PIÑATA PATINA
NIÑOS HÉROES NEW EXHIBITION AT AGO PROJECTS
by Bella LunaDuring Mexico City Art Week this past February, design gallery AGO Projects presented Traducción Simultánea, the first exhibition of collectible design pieces by Niños Héroes, the multi-disciplinary creative studio based between Madrid and Mexico City. Under the creative direction of Luis Úrculo and co-founders Nuria Úrculo and Gabriel Romano, the exhibit seeks to bridge the limits of drawing, space, materiality, and physicality. Úrculo explores how drawing and his specific graphic language extends to a utilitarian place, or as he puts it, “how color enters into a space and becomes material.”

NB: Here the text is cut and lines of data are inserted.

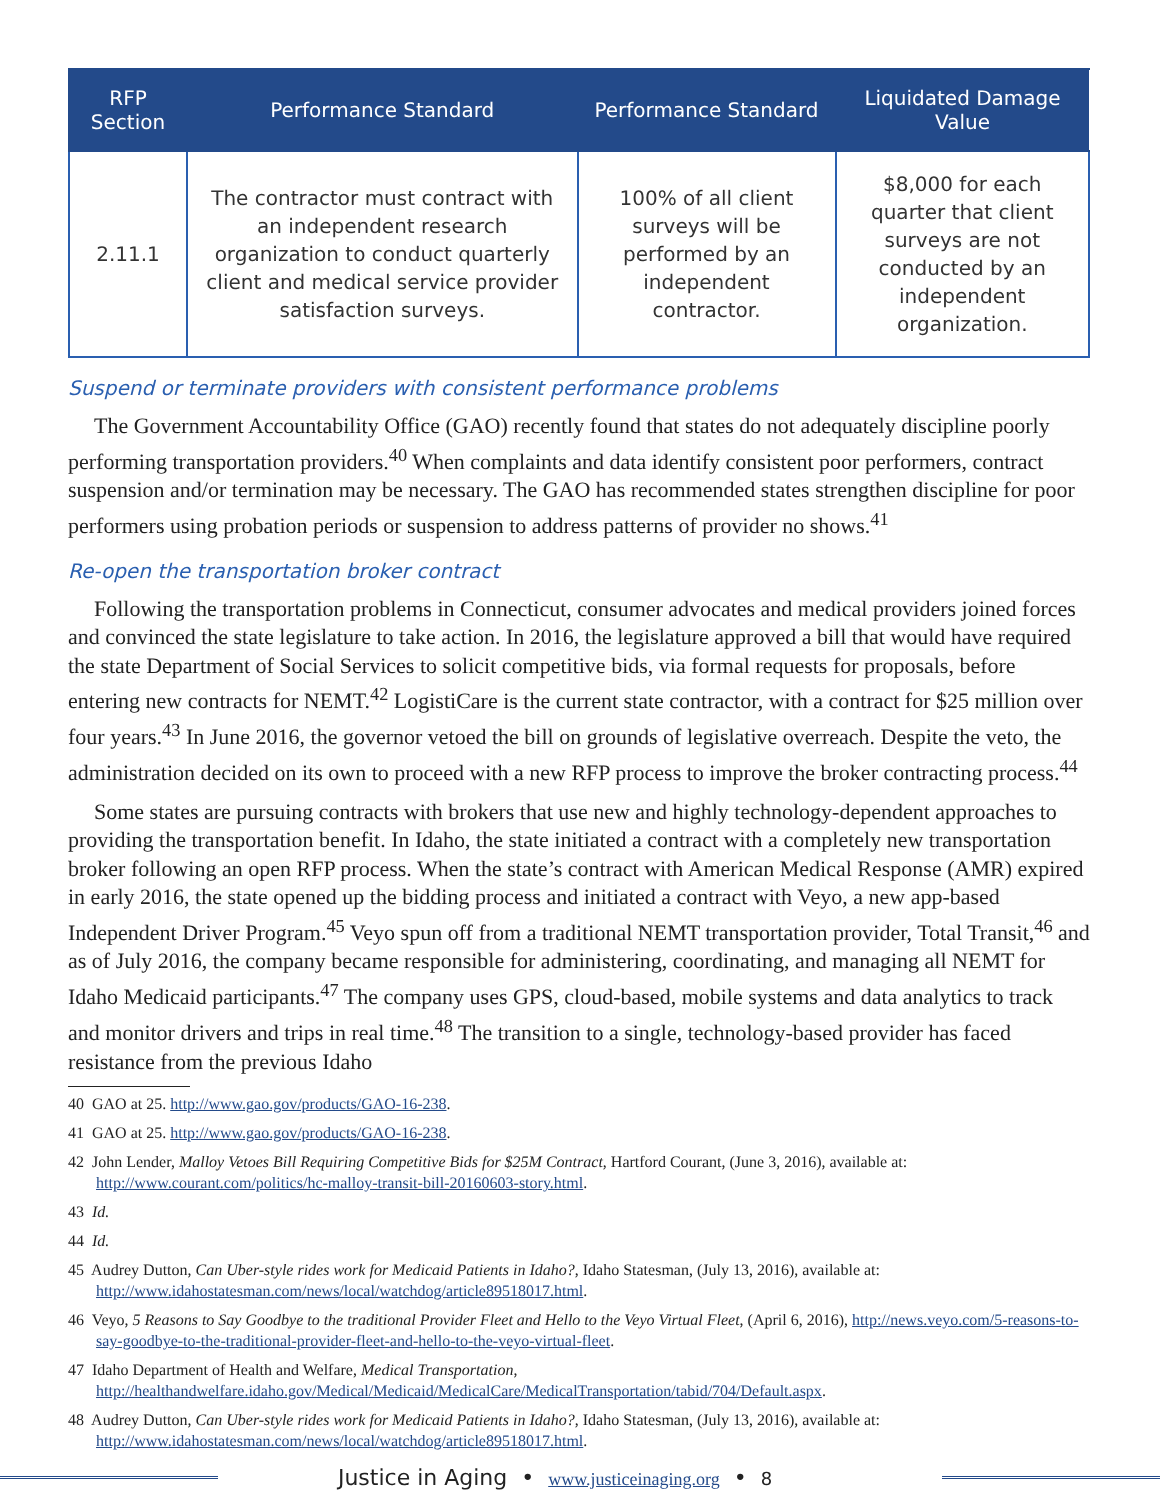| RFP Section | Performance Standard | Performance Standard | Liquidated Damage Value |
| --- | --- | --- | --- |
| 2.11.1 | The contractor must contract with an independent research organization to conduct quarterly client and medical service provider satisfaction surveys. | 100% of all client surveys will be performed by an independent contractor. | $8,000 for each quarter that client surveys are not conducted by an independent organization. |
Suspend or terminate providers with consistent performance problems
The Government Accountability Office (GAO) recently found that states do not adequately discipline poorly performing transportation providers.<sup>40</sup> When complaints and data identify consistent poor performers, contract suspension and/or termination may be necessary. The GAO has recommended states strengthen discipline for poor performers using probation periods or suspension to address patterns of provider no shows.<sup>41</sup>
Re-open the transportation broker contract
Following the transportation problems in Connecticut, consumer advocates and medical providers joined forces and convinced the state legislature to take action. In 2016, the legislature approved a bill that would have required the state Department of Social Services to solicit competitive bids, via formal requests for proposals, before entering new contracts for NEMT.<sup>42</sup> LogistiCare is the current state contractor, with a contract for $25 million over four years.<sup>43</sup> In June 2016, the governor vetoed the bill on grounds of legislative overreach. Despite the veto, the administration decided on its own to proceed with a new RFP process to improve the broker contracting process.<sup>44</sup>
Some states are pursuing contracts with brokers that use new and highly technology-dependent approaches to providing the transportation benefit. In Idaho, the state initiated a contract with a completely new transportation broker following an open RFP process. When the state’s contract with American Medical Response (AMR) expired in early 2016, the state opened up the bidding process and initiated a contract with Veyo, a new app-based Independent Driver Program.<sup>45</sup> Veyo spun off from a traditional NEMT transportation provider, Total Transit,<sup>46</sup> and as of July 2016, the company became responsible for administering, coordinating, and managing all NEMT for Idaho Medicaid participants.<sup>47</sup> The company uses GPS, cloud-based, mobile systems and data analytics to track and monitor drivers and trips in real time.<sup>48</sup> The transition to a single, technology-based provider has faced resistance from the previous Idaho
40 GAO at 25. http://www.gao.gov/products/GAO-16-238.
41 GAO at 25. http://www.gao.gov/products/GAO-16-238.
42 John Lender, Malloy Vetoes Bill Requiring Competitive Bids for $25M Contract, Hartford Courant, (June 3, 2016), available at: http://www.courant.com/politics/hc-malloy-transit-bill-20160603-story.html.
43 Id.
44 Id.
45 Audrey Dutton, Can Uber-style rides work for Medicaid Patients in Idaho?, Idaho Statesman, (July 13, 2016), available at: http://www.idahostatesman.com/news/local/watchdog/article89518017.html.
46 Veyo, 5 Reasons to Say Goodbye to the traditional Provider Fleet and Hello to the Veyo Virtual Fleet, (April 6, 2016), http://news.veyo.com/5-reasons-to-say-goodbye-to-the-traditional-provider-fleet-and-hello-to-the-veyo-virtual-fleet.
47 Idaho Department of Health and Welfare, Medical Transportation, http://healthandwelfare.idaho.gov/Medical/Medicaid/MedicalCare/MedicalTransportation/tabid/704/Default.aspx.
48 Audrey Dutton, Can Uber-style rides work for Medicaid Patients in Idaho?, Idaho Statesman, (July 13, 2016), available at: http://www.idahostatesman.com/news/local/watchdog/article89518017.html.
Justice in Aging • www.justiceinaging.org • 8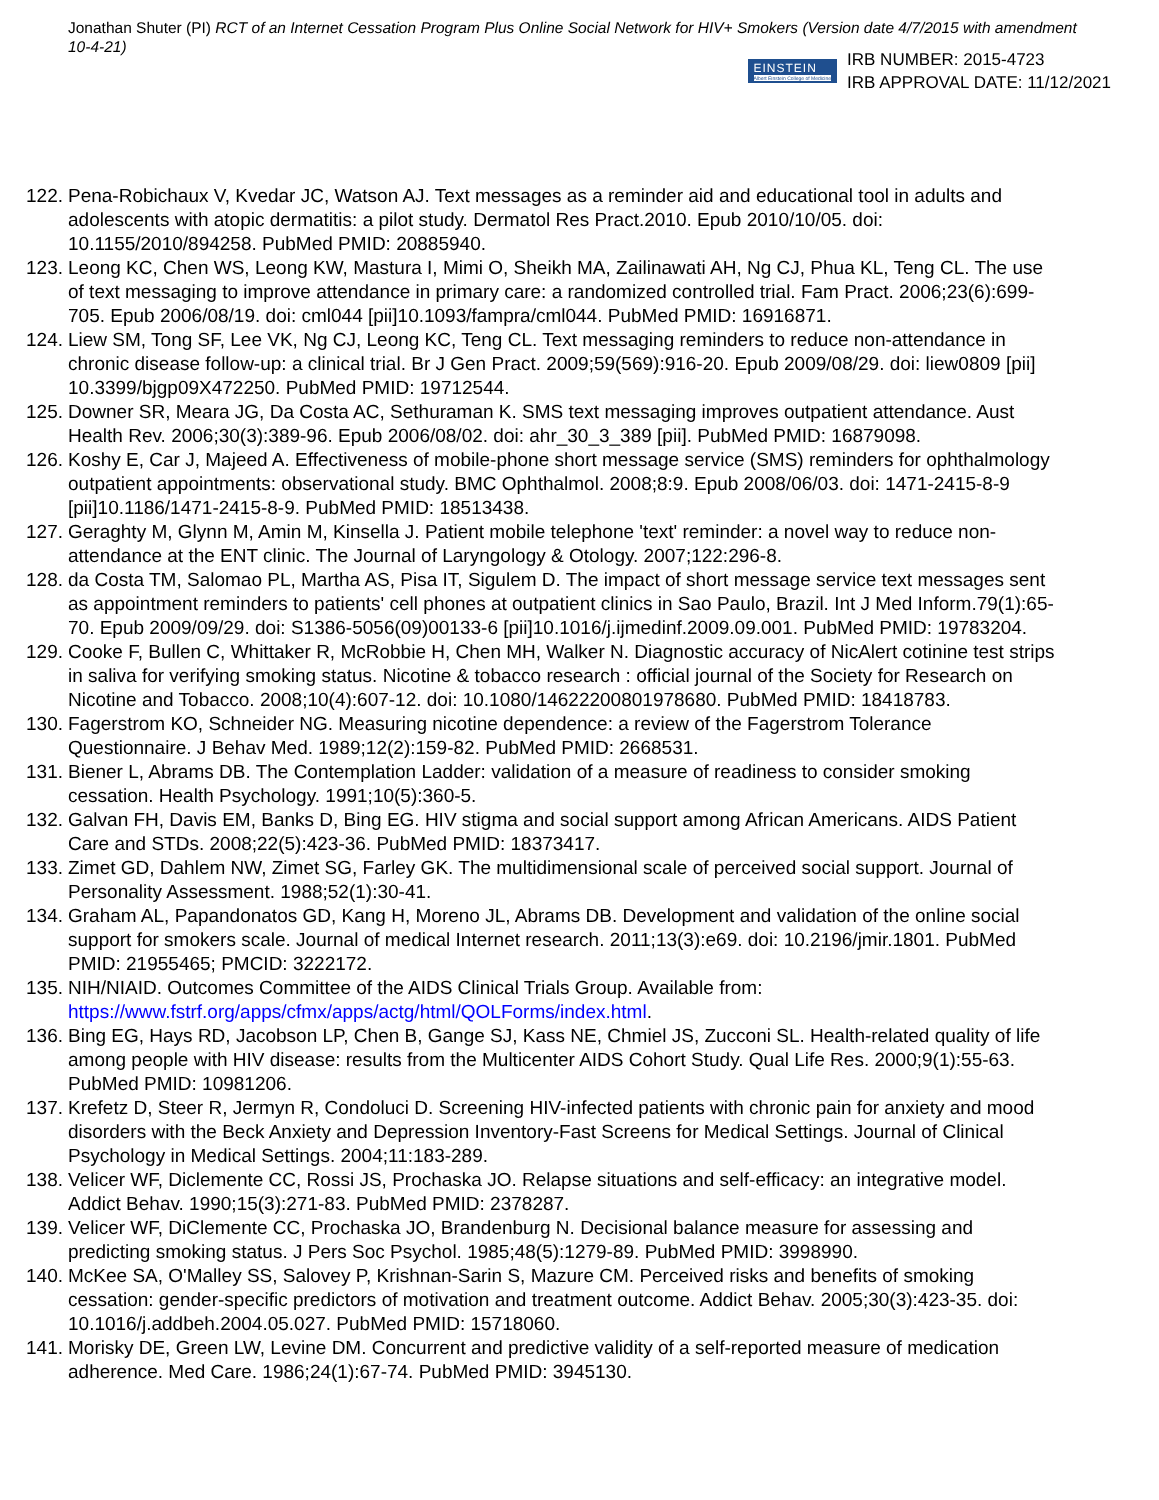Jonathan Shuter (PI) RCT of an Internet Cessation Program Plus Online Social Network for HIV+ Smokers (Version date 4/7/2015 with amendment 10-4-21)
EINSTEIN
Albert Einstein College of Medicine
IRB NUMBER: 2015-4723
IRB APPROVAL DATE: 11/12/2021
122. Pena-Robichaux V, Kvedar JC, Watson AJ. Text messages as a reminder aid and educational tool in adults and adolescents with atopic dermatitis: a pilot study. Dermatol Res Pract.2010. Epub 2010/10/05. doi: 10.1155/2010/894258. PubMed PMID: 20885940.
123. Leong KC, Chen WS, Leong KW, Mastura I, Mimi O, Sheikh MA, Zailinawati AH, Ng CJ, Phua KL, Teng CL. The use of text messaging to improve attendance in primary care: a randomized controlled trial. Fam Pract. 2006;23(6):699-705. Epub 2006/08/19. doi: cml044 [pii]10.1093/fampra/cml044. PubMed PMID: 16916871.
124. Liew SM, Tong SF, Lee VK, Ng CJ, Leong KC, Teng CL. Text messaging reminders to reduce non-attendance in chronic disease follow-up: a clinical trial. Br J Gen Pract. 2009;59(569):916-20. Epub 2009/08/29. doi: liew0809 [pii] 10.3399/bjgp09X472250. PubMed PMID: 19712544.
125. Downer SR, Meara JG, Da Costa AC, Sethuraman K. SMS text messaging improves outpatient attendance. Aust Health Rev. 2006;30(3):389-96. Epub 2006/08/02. doi: ahr_30_3_389 [pii]. PubMed PMID: 16879098.
126. Koshy E, Car J, Majeed A. Effectiveness of mobile-phone short message service (SMS) reminders for ophthalmology outpatient appointments: observational study. BMC Ophthalmol. 2008;8:9. Epub 2008/06/03. doi: 1471-2415-8-9 [pii]10.1186/1471-2415-8-9. PubMed PMID: 18513438.
127. Geraghty M, Glynn M, Amin M, Kinsella J. Patient mobile telephone 'text' reminder: a novel way to reduce non-attendance at the ENT clinic. The Journal of Laryngology & Otology. 2007;122:296-8.
128. da Costa TM, Salomao PL, Martha AS, Pisa IT, Sigulem D. The impact of short message service text messages sent as appointment reminders to patients' cell phones at outpatient clinics in Sao Paulo, Brazil. Int J Med Inform.79(1):65-70. Epub 2009/09/29. doi: S1386-5056(09)00133-6 [pii]10.1016/j.ijmedinf.2009.09.001. PubMed PMID: 19783204.
129. Cooke F, Bullen C, Whittaker R, McRobbie H, Chen MH, Walker N. Diagnostic accuracy of NicAlert cotinine test strips in saliva for verifying smoking status. Nicotine & tobacco research : official journal of the Society for Research on Nicotine and Tobacco. 2008;10(4):607-12. doi: 10.1080/14622200801978680. PubMed PMID: 18418783.
130. Fagerstrom KO, Schneider NG. Measuring nicotine dependence: a review of the Fagerstrom Tolerance Questionnaire. J Behav Med. 1989;12(2):159-82. PubMed PMID: 2668531.
131. Biener L, Abrams DB. The Contemplation Ladder: validation of a measure of readiness to consider smoking cessation. Health Psychology. 1991;10(5):360-5.
132. Galvan FH, Davis EM, Banks D, Bing EG. HIV stigma and social support among African Americans. AIDS Patient Care and STDs. 2008;22(5):423-36. PubMed PMID: 18373417.
133. Zimet GD, Dahlem NW, Zimet SG, Farley GK. The multidimensional scale of perceived social support. Journal of Personality Assessment. 1988;52(1):30-41.
134. Graham AL, Papandonatos GD, Kang H, Moreno JL, Abrams DB. Development and validation of the online social support for smokers scale. Journal of medical Internet research. 2011;13(3):e69. doi: 10.2196/jmir.1801. PubMed PMID: 21955465; PMCID: 3222172.
135. NIH/NIAID. Outcomes Committee of the AIDS Clinical Trials Group. Available from: https://www.fstrf.org/apps/cfmx/apps/actg/html/QOLForms/index.html.
136. Bing EG, Hays RD, Jacobson LP, Chen B, Gange SJ, Kass NE, Chmiel JS, Zucconi SL. Health-related quality of life among people with HIV disease: results from the Multicenter AIDS Cohort Study. Qual Life Res. 2000;9(1):55-63. PubMed PMID: 10981206.
137. Krefetz D, Steer R, Jermyn R, Condoluci D. Screening HIV-infected patients with chronic pain for anxiety and mood disorders with the Beck Anxiety and Depression Inventory-Fast Screens for Medical Settings. Journal of Clinical Psychology in Medical Settings. 2004;11:183-289.
138. Velicer WF, Diclemente CC, Rossi JS, Prochaska JO. Relapse situations and self-efficacy: an integrative model. Addict Behav. 1990;15(3):271-83. PubMed PMID: 2378287.
139. Velicer WF, DiClemente CC, Prochaska JO, Brandenburg N. Decisional balance measure for assessing and predicting smoking status. J Pers Soc Psychol. 1985;48(5):1279-89. PubMed PMID: 3998990.
140. McKee SA, O'Malley SS, Salovey P, Krishnan-Sarin S, Mazure CM. Perceived risks and benefits of smoking cessation: gender-specific predictors of motivation and treatment outcome. Addict Behav. 2005;30(3):423-35. doi: 10.1016/j.addbeh.2004.05.027. PubMed PMID: 15718060.
141. Morisky DE, Green LW, Levine DM. Concurrent and predictive validity of a self-reported measure of medication adherence. Med Care. 1986;24(1):67-74. PubMed PMID: 3945130.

Cobalt blue sketches leap from blaring white ceramic tile walls, which match the color of the pool Mies van der Rohe and Lilly Reich’s iconic 1929 German Pavilion for the Barcelona International Exhibition. Niños Héroes transmute van der Rohe and Reich’s use of extravagant materials like onyx, travertine, and marble, for vernacular ceramic white tiles, tempered glass, bronze, sand, and volcanic rock. The result is a collection of over 22 pieces, including tables, chairs, wall lighting, and textiles. Úrculo describes the challenge of creating for permanence, and of the importance of considering the time domestic objects spend “in that other life, the inert life.” Consider the lamp that lives its life more off than on. Aplique de cobre (2023), a series of ten bronze wall sconces referencing vernacular ritual masks, take on distinct materiality drawn in by reflecting light. The utterly exposed parts of pendant lamps Chandelier Catenaria (2023) are reminiscent of the neon tubes, telephone cord, and plastics that attract shoppers in Centro Historico, México.
Niños Héroes focus on the ready-made, observing cases of urban phenomena or everyday actions that transfer into the studio space and eventually are implemented into projects. For Úrculo, as a Spaniard living in México, the fascination with the piñata begins with its imperfect spatial volumetry. The person making them is not working from a mold, but from imperfect muscle memory. The head-like columns finished in sand and gravel, distance themselves from their paper maché origins. “In the end what you have is neither one thing nor the other, it is in a liquid transitional space.” The piñata side table series — voluminous head-like shapes stacked atop each other mixed with gravel, sand, and resin, then fixed with volcanic rock or marble table tops — capture Niños Héroes’’ ethos and position within design.
AGO Projects’ community building completes a dialogue around the circular, non-binary relationship between art and design, something that co-founders Rodman Primack and Rudy Weissenberg celebrated alongside PIN–UP and Tiffany & Co.’s on the first night of the exhibition — and the first night of Mexico City Art Week 2023 — last month at Ticuchi, Enrique Olvera’s cavernous circular mezcal bar in Polanco. The spirit there carried over from their showroom, which serves as a site where collectors can interact with and envision the works in their own domestic spaces, with a focus on first-time designers, the handmade, and connecting buyers with Latin American collectible design. As AGO Projects co-founder Primack puts it: “What people don’t always understand is that good design can gain a patina.”